La communauté de Madrid fait face lundi à sa première grève éducative générale des 12 dernières années, qui sont appelées étudiants, enseignants et personnel de l'administration et des services des enfants aux universités avant la « progression du processus de démantèlement » de l'éducation publique et des « attaques du gouvernement d'Isabel Díaz Ayuso », selon le skmons. Dans le cadre de la devise, cette grève éducative générale, qui n'a pas été convoquée dans la région depuis 2013, a l'intention d'être «historique» malgré le fait que les syndicats de concession sont minoritaires «CNGT, CNT, STEM, la solidarité de travail et moins d'enseignement – et pourraient être amplifiés dans les universités pour le rejet de la nouvelle loi régionale qui, selon eux,« réduira le financement de l'Université et l'autonomie ».
Dans l'environnement se trouve le strip et desserrer que la communauté éducative a maintenu avec le ministère de l'Éducation, des Sciences et des universités, à la fois dans la négociation de la descente des heures d'enseignement et des améliorations de rémunération pour les enseignants de l'éducation obligatoire et pour le financement des six universités publiques de la communauté de Madrid (comptutense, autonome, Carlos III, polytechnique, Rey Juan Carlos et Alcalá).
Dans les cycles non universitaires, la plate-forme d'enseignement la moindre appelle la grève ce lundi et ce mardi pour le «mécontentement» avec l'accord signé par le ministère de l'Éducation et les syndicats de la table sectorielle – CC OO, ANPE, CSIF et UGT – qui ont accepté «quelques miettes» qui, comme ils le disent, rejettent la moitié des enseignants consultés dans le référendum. Ce L'accord passe de 20 à 19 heures d'enseignement des enseignants au lycée À partir du 18 septembre dans le cours 2028/29. Au-delà, moins d'enseignement exige des «taux de ratio» à tous les niveaux, la «réduction des heures scolaires en primaire», une plus grande attention à la diversité et la fin de la «ségrégation croissante».
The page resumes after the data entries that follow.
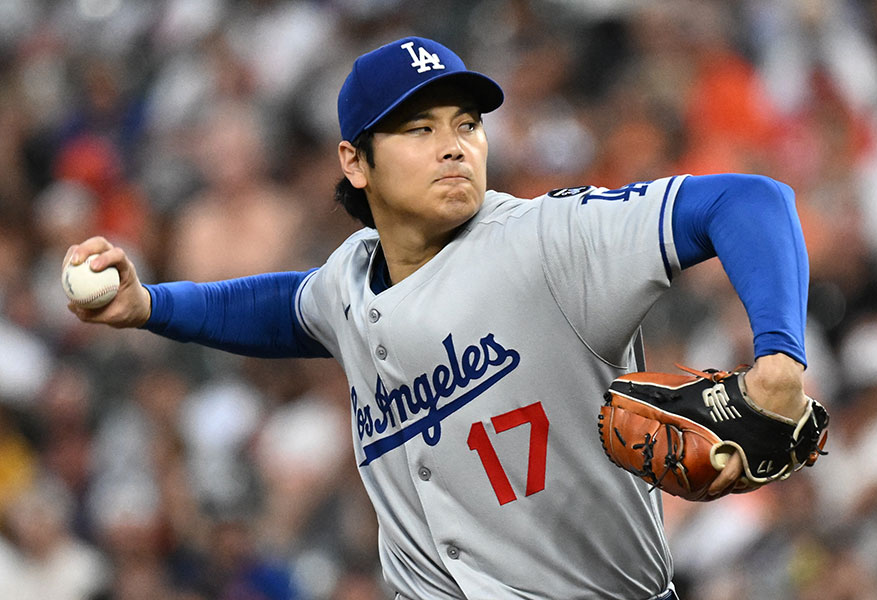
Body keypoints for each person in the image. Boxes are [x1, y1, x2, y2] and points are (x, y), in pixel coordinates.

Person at [66, 36, 812, 600]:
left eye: (465, 123)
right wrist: (148, 306)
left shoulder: (547, 240)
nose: (453, 144)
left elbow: (750, 202)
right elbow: (284, 309)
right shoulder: (350, 278)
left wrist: (778, 356)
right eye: (419, 130)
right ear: (355, 162)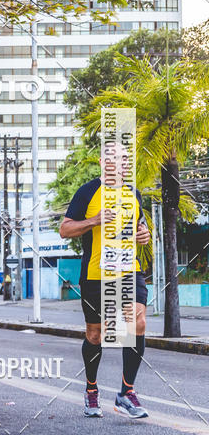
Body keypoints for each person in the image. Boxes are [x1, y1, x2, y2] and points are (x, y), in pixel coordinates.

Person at [59, 142, 151, 419]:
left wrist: (143, 235)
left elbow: (140, 228)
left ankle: (126, 392)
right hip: (96, 273)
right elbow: (65, 229)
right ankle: (91, 389)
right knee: (95, 334)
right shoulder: (88, 192)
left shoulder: (133, 194)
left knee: (137, 320)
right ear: (102, 161)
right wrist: (94, 220)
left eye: (124, 157)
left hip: (128, 269)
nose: (119, 162)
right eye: (113, 157)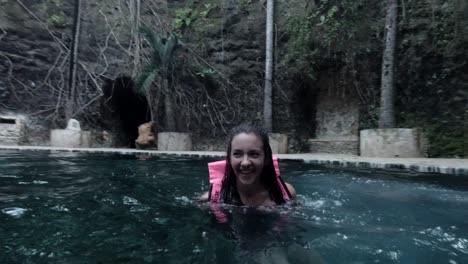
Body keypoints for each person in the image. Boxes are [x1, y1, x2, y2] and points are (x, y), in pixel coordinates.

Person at [201, 122, 296, 206]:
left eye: (254, 154)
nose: (245, 162)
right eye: (237, 154)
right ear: (229, 159)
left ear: (266, 158)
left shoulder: (286, 194)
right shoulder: (210, 200)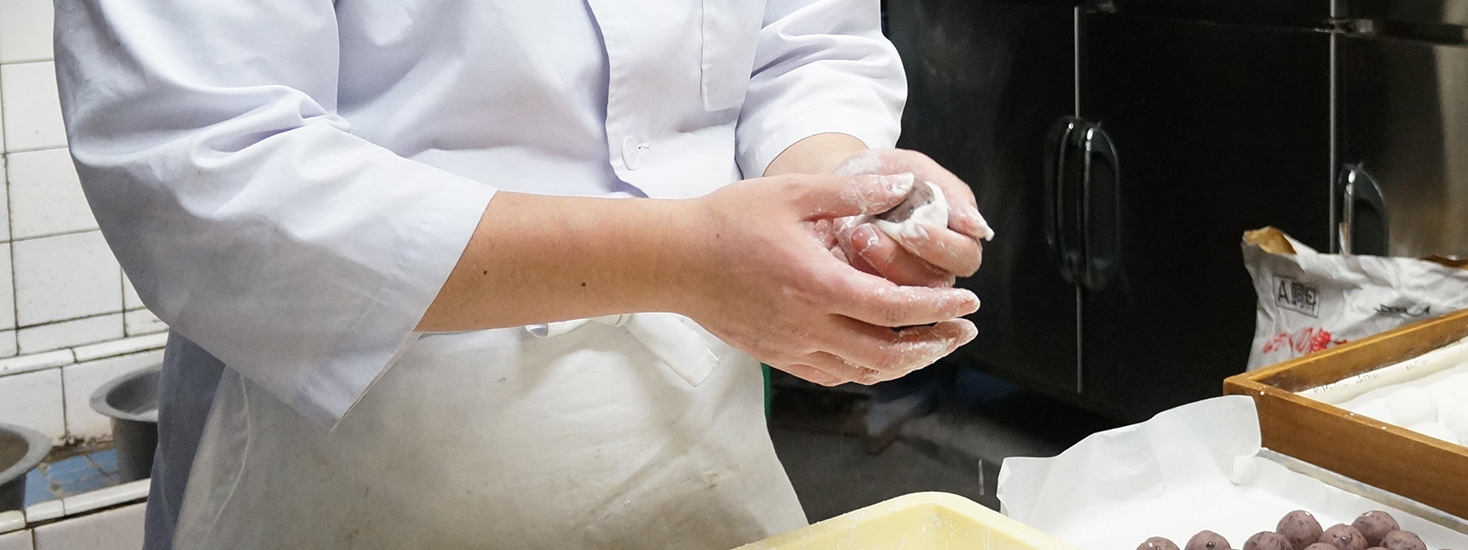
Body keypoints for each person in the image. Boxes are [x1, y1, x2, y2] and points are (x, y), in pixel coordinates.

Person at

Aux demandes de l'université a été ajoutée vendredi CC OO, qui a étiqueté la situation de « l'étranglement du budget » et a apporté son soutien à la mobilisation lundi. « Les universités indépendantes sont maintenues pendant plus de 15 ans et les conduisent à une situation de détérioration qui met en danger leur fonctionnement normal », a-t-il déclaré dans un communiqué.
D'un autre côté, pour le conseiller en éducation de Madrid, Emilio Vicana, « il n'y a aucune raison » pour cette grève et il est « malheureux d'utiliser l'éducation à des fins politiques ». En plus de signer récemment un accord secteur avec les grands syndicats universitaires, le ministère « travaille déjà avec les recteurs des universités publiques pour créer un modèle de financement ».
Parmi les universités, la Complutense (UCM) est la seule à avoir convenu de services minimaux pour garantir l'accès aux « espaces et bâtiments » sur le campus Moncloa et Somosaguas à ceux qui décident « librement pas le secondaire de la grève ». C'est l'université où plus de doyens ont exprimé leur soutien à la grève, au moins 15.
À 18h00, une manifestation unitaire entre les cycles non universitaires et les étudiants universitaires partira d'Atocha à Sol, convoqué par une vingtaine d'organisations, entre syndicats, groupes d'étudiants et enseignants. Ce sera la deuxième démonstration de l'année qui reliera tous les niveaux d'éducation, après celui qui s'est tenu le 23 février, au cours duquel 25 000 personnes ont participé, selon la délégation du gouvernement.
La nuit, il y aura un confinement autonome, le troisième depuis le 7 avril, lorsque 400 étudiants se sont enfermés dans la compluntense, en plus d'environ 90 personnes à Carlos III jeudi dernier. Lors de la Faculté des sciences physiques de l'UCM, une murale a été déployée sur la façade pour exiger une «université publique avec des investissements dans la qualité».
Les mobilisations répondent à « deux raisons fondamentales: la suffocation économique des universités et l'attaque frontale » que la loi des enseignements supérieurs (lesuc) signifiera, dont jusqu'à présent un seul projet est connu et que le gouvernement régional négocie avec les recteurs.
Le projet provoque une «préoccupation» sur le campus, dit Uam par le public. La réduction du financement public à 70% forces universités pour obtenir les 30% restantes des sources externes telles que les «fonds d'investissement», augmentant le poids des entreprises dans les décisions des conseils sociaux qui peuvent nommer un vérificateur et «veto au budget» d'une université, ajoutent-ils.
La réglementation conjointe des enseignements supérieurs « brouille les études universitaires, leur traitement et leur nature différente ». Le partage des infrastructures des universités publiques pourrait être « rentable » par des infrastructures, qui sont sur-représentées avec la loi, selon UCM par le public.